On May 18, the Worldwide ERC® article, Maintaining Company Culture with Remote/Hybrid Workers, noted that in a KPMG poll of more than 300 business executives, more than half (53%) said that culture is one of the most critical factors impacting their company’s success.
In this highly competitive labor market, many people are using remote work to get their way, and bosses are not in a position to resist. In comparison to onsite employment, remote work is more popular. Based on LinkedIn's data, about 20 percent of paid job listings on the platform are remote now, but they get a majority of applications (52 percent). And according to a recent survey, approximately 60 percent of knowledge workers said they would quit their employment for a completely remote one.
On the other hand, employers appear to be ceding workers' desire for flexibility. According to Nicholas Bloom of Stanford University, office employees anticipate their employers will allow them to work from home 2.3 days per week on average following the pandemic. This number is up from 1.6 days in the summer of 2020.
Apple had promised that employees would have to visit the workplace three days each week. Following employee resistance and a prominent machine learning researcher quitting over the firm's refusal to adapt, the firm has postponed and modified its plan. Even the most diehard office supporters are beginning to accept remote work. Jamie Dimon, the CEO of JPMorgan Chase, has been outspoken about his dislike for remote work. Still, only half of the company's employees will be in the office full time, he claimed in his most recent shareholder letter.

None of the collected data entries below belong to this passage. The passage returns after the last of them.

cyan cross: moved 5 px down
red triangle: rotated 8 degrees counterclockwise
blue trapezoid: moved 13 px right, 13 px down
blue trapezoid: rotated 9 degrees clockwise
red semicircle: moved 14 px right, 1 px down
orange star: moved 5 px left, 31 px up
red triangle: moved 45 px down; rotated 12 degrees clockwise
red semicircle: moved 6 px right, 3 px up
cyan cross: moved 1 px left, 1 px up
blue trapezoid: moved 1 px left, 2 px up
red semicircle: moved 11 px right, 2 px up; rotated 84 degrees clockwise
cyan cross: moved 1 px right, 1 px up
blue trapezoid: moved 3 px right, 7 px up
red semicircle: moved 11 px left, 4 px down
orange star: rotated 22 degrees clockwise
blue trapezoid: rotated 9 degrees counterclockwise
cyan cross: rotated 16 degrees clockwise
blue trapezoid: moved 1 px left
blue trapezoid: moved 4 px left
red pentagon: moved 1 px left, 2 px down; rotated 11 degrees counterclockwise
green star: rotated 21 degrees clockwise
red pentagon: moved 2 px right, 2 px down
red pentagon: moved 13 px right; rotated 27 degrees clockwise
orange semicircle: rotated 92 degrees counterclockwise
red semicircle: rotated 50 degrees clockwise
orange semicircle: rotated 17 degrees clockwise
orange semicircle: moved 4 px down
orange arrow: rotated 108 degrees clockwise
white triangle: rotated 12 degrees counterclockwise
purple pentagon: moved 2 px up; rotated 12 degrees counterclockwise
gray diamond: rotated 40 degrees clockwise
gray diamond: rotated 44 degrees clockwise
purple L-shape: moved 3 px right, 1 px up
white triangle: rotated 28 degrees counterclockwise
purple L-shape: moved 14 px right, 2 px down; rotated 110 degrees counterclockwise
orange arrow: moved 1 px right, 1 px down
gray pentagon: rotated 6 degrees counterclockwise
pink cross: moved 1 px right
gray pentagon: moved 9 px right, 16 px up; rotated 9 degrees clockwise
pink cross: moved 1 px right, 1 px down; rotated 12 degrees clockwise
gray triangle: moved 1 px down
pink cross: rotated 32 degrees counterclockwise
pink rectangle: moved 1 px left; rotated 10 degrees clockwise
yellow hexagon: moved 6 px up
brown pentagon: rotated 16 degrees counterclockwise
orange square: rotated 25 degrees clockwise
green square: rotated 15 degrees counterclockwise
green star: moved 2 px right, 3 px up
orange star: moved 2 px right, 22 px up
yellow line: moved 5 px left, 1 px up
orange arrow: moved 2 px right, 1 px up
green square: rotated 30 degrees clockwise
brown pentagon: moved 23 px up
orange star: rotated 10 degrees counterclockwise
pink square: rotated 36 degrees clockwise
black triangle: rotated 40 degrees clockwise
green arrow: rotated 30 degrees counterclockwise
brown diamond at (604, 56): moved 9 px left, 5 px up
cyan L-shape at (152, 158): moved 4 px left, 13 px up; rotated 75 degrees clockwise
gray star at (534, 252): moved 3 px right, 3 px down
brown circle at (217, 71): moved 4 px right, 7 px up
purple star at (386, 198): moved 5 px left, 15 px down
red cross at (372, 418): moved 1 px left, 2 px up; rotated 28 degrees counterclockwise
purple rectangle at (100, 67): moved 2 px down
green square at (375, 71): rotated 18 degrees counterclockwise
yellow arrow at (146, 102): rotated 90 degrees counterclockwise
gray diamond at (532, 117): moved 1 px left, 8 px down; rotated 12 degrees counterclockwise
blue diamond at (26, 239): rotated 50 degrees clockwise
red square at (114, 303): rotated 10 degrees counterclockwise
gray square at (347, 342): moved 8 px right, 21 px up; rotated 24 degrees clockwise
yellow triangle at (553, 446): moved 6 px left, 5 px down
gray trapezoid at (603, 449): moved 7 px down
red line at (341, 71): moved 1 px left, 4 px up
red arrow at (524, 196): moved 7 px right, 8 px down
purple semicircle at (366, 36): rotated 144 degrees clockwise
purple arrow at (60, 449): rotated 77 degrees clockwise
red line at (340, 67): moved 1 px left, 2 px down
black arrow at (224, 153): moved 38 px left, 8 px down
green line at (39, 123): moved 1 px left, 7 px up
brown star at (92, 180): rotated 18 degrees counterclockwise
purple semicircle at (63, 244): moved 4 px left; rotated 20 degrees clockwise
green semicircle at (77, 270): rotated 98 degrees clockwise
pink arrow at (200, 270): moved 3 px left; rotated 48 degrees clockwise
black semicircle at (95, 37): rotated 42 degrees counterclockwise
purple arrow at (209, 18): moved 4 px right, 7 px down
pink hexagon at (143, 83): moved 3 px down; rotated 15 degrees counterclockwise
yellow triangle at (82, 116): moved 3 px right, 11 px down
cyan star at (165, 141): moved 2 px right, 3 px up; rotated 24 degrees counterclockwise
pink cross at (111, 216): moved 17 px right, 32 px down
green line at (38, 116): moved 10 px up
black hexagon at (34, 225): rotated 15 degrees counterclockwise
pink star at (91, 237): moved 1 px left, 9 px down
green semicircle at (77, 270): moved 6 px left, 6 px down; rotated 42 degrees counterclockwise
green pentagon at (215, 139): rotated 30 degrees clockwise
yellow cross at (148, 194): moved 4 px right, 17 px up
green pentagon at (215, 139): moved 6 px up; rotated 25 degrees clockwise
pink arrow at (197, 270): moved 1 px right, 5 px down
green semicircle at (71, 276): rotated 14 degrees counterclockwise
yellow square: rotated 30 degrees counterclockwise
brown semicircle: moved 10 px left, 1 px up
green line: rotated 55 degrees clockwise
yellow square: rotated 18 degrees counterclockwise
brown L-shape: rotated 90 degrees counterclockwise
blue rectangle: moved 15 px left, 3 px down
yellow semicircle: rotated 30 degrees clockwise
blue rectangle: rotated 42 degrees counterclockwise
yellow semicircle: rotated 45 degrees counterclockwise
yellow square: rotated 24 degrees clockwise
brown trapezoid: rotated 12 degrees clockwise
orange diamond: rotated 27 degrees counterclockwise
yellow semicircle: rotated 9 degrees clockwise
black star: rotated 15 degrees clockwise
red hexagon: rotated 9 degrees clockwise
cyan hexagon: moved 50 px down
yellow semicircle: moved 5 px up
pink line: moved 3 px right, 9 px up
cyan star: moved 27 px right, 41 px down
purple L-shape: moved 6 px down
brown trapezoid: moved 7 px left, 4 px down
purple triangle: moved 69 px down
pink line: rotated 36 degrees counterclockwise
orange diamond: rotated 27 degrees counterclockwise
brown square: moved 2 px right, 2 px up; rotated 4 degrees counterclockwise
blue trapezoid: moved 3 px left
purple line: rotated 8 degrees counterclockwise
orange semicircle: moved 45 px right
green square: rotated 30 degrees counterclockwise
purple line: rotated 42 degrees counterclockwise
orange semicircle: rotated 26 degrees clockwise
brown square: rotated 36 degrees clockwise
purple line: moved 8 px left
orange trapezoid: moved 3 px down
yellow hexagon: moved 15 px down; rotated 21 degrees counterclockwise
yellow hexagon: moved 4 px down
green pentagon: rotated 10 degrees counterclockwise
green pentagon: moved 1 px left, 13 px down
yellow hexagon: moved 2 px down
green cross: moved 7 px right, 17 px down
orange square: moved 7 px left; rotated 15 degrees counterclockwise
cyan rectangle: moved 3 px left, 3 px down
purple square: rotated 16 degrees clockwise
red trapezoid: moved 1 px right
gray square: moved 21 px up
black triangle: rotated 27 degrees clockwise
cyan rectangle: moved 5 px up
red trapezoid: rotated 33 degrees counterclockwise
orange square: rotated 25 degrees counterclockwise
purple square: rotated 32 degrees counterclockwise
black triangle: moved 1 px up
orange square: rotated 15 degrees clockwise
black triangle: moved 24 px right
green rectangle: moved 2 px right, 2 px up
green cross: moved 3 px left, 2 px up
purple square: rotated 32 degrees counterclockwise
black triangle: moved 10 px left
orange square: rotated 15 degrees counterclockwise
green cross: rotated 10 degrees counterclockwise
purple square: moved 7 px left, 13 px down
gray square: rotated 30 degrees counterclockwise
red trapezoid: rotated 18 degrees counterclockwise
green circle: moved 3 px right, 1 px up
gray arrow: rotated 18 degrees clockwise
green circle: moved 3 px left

It is unclear what happens if the economy worsens and workers do not have as much power as they do now. If so, employers may be better positioned to push employees back into the workplace.
According to CBRE, as of this year, 52 percent of the 185 office properties it recently polled intend to reduce their office real estate in the next three years, compared with 39 percent who say they will grow. Lastly, nine percent say they are maintaining their existing footprint.
According to the poll, 73 percent of businesses want to follow a hybrid work plan in which individuals work from home and in the office. In comparison, 19 percent work exclusively from home, and 8 percent are entirely remote. Amid the mire, coworking spaces, which may be unoccupied far more swiftly than normal office space, are flourishing.